On a gray Sunday morning in March, I told an AI chatbot my life story.
Introducing herself as Isabella, she spoke with a friendly female voice that would have been well-suited to a human therapist, were it not for its distinctly mechanical cadence. Aside from that, there wasn’t anything humanlike about her; she appeared on my computer screen as a small virtual avatar, like a character from a 1990s video game. For nearly two hours Isabella collected my thoughts on everything from vaccines to emotional coping strategies to policing in the U.S.
When the interview was over, a large language model (LLM) processed my responses to create a new artificial intelligence system designed to mimic my behaviors and beliefs—a kind of digital clone of my personality.
Meeting my generative agent a week after my interview with Isabella felt like looking at myself in a funhouse mirror: I knew I was seeing my own reflection, but the image was warped and twisted.

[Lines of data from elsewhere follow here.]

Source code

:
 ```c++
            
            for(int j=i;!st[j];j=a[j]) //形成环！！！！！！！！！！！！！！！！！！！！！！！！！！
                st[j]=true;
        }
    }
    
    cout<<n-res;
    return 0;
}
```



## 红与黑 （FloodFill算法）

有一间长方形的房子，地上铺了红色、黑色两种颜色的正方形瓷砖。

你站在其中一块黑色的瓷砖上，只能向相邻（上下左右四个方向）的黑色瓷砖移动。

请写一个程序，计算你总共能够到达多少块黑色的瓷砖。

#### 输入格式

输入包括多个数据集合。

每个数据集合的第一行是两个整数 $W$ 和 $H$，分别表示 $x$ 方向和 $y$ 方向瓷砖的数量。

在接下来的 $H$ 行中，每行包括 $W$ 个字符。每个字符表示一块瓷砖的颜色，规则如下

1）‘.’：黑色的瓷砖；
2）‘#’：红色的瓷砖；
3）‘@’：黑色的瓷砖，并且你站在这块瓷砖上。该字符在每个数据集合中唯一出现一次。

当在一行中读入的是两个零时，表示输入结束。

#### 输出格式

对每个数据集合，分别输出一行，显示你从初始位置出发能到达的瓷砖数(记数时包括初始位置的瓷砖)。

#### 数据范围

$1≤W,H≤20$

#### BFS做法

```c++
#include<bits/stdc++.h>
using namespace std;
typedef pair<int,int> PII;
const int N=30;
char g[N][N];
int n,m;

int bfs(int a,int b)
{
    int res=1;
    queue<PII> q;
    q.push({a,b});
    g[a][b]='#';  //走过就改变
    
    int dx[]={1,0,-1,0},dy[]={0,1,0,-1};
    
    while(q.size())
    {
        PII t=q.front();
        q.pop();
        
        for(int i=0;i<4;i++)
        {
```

The first thing I noticed was that the agent—let’s say “he”—didn’t speak like me. I was on a video call with Park, and the two of us were taking turns asking him questions. Unlike Isabella, he didn’t come with his own avatar; he just appeared as faceless lines of green text spilling across my screen. We were testing his ability to make informed guesses about my life, filling in information I hadn’t directly provided to Isabella. The results were somewhat disappointing.